TASK INSTRUCTIONS => Which lines of the listing below contain the word "information"? Return them.
=== Section Start ===
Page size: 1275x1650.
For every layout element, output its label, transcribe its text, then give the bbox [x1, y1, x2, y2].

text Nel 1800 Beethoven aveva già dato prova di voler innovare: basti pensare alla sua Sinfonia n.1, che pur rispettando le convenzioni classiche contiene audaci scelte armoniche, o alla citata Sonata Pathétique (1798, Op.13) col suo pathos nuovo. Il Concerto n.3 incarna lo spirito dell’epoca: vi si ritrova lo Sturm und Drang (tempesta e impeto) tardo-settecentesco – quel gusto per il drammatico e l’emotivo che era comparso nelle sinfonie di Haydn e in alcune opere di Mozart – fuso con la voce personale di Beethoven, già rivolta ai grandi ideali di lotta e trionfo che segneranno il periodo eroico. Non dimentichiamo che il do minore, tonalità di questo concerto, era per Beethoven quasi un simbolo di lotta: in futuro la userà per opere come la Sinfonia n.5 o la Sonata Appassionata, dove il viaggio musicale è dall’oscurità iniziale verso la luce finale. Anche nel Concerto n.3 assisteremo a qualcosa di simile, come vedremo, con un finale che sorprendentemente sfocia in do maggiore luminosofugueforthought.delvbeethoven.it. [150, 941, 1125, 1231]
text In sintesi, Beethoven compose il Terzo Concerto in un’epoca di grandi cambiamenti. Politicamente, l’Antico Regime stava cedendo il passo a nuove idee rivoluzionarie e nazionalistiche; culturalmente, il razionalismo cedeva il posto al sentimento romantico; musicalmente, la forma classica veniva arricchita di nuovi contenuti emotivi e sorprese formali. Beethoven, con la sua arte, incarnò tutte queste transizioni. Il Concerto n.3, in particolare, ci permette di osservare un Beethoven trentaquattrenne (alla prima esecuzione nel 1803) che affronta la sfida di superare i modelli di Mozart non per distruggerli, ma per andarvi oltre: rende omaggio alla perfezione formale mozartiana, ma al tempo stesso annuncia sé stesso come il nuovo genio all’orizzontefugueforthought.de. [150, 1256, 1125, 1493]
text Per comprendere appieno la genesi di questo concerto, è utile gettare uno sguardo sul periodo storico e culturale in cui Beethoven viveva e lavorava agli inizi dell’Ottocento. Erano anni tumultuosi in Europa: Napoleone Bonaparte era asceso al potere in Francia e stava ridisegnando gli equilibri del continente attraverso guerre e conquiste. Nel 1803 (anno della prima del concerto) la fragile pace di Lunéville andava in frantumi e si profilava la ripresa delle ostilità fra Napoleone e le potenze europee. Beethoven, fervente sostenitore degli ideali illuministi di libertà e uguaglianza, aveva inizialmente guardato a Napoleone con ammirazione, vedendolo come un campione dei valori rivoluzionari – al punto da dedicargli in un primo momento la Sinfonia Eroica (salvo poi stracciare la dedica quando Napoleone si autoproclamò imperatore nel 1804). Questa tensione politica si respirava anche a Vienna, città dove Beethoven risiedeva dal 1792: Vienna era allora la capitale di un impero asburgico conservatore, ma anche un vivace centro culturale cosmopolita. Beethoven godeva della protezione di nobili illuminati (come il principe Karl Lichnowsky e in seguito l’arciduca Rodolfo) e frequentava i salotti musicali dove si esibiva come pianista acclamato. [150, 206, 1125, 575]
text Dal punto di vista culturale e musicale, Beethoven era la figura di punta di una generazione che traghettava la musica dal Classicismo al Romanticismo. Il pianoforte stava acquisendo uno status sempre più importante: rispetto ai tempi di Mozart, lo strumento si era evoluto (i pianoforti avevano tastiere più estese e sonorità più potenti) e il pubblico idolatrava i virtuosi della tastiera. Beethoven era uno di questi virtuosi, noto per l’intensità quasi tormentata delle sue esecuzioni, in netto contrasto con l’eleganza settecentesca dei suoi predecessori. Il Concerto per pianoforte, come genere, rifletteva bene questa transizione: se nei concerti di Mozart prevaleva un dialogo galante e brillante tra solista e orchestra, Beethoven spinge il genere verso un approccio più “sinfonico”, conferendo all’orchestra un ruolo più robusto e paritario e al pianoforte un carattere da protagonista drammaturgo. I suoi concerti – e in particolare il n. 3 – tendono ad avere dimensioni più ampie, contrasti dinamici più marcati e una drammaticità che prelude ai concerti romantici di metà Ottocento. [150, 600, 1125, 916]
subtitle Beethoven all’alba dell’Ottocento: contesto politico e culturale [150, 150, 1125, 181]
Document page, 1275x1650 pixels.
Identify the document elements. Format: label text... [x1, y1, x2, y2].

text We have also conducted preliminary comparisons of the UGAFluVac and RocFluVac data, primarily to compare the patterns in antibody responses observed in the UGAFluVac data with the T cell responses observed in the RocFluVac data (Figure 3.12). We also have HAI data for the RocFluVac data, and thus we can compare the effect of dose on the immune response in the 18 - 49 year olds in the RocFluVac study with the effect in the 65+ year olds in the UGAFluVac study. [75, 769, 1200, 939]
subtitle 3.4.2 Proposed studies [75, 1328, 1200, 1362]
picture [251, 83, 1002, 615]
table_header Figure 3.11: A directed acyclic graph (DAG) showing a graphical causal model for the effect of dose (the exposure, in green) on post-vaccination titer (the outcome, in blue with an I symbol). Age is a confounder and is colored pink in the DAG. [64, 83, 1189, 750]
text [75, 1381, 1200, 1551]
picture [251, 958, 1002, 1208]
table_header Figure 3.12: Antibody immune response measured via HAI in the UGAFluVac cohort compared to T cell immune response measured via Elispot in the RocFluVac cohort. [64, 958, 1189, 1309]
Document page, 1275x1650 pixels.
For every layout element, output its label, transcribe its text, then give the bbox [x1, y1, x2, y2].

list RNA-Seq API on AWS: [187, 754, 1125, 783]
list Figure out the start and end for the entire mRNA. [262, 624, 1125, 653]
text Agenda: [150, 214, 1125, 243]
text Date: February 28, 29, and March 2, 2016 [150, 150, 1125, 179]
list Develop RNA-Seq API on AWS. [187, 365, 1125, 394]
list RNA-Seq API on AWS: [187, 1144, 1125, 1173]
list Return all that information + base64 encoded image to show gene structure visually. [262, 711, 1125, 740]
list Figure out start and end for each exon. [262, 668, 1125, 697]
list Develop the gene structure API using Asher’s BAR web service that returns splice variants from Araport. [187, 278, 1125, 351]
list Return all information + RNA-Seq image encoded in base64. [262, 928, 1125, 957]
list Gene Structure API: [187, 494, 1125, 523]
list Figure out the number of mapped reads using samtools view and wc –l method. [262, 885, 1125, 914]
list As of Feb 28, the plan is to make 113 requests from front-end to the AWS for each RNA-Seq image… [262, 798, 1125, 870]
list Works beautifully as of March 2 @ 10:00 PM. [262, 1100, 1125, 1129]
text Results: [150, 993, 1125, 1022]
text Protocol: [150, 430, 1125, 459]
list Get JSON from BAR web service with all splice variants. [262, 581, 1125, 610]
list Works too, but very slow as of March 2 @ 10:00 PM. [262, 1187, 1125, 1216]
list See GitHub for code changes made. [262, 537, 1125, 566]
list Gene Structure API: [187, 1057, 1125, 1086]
=== Section End ===
FINAL ANSWER =>
list Return all that information + base64 encoded image to show gene structure visually. [262, 711, 1125, 740]
list Return all information + RNA-Seq image encoded in base64. [262, 928, 1125, 957]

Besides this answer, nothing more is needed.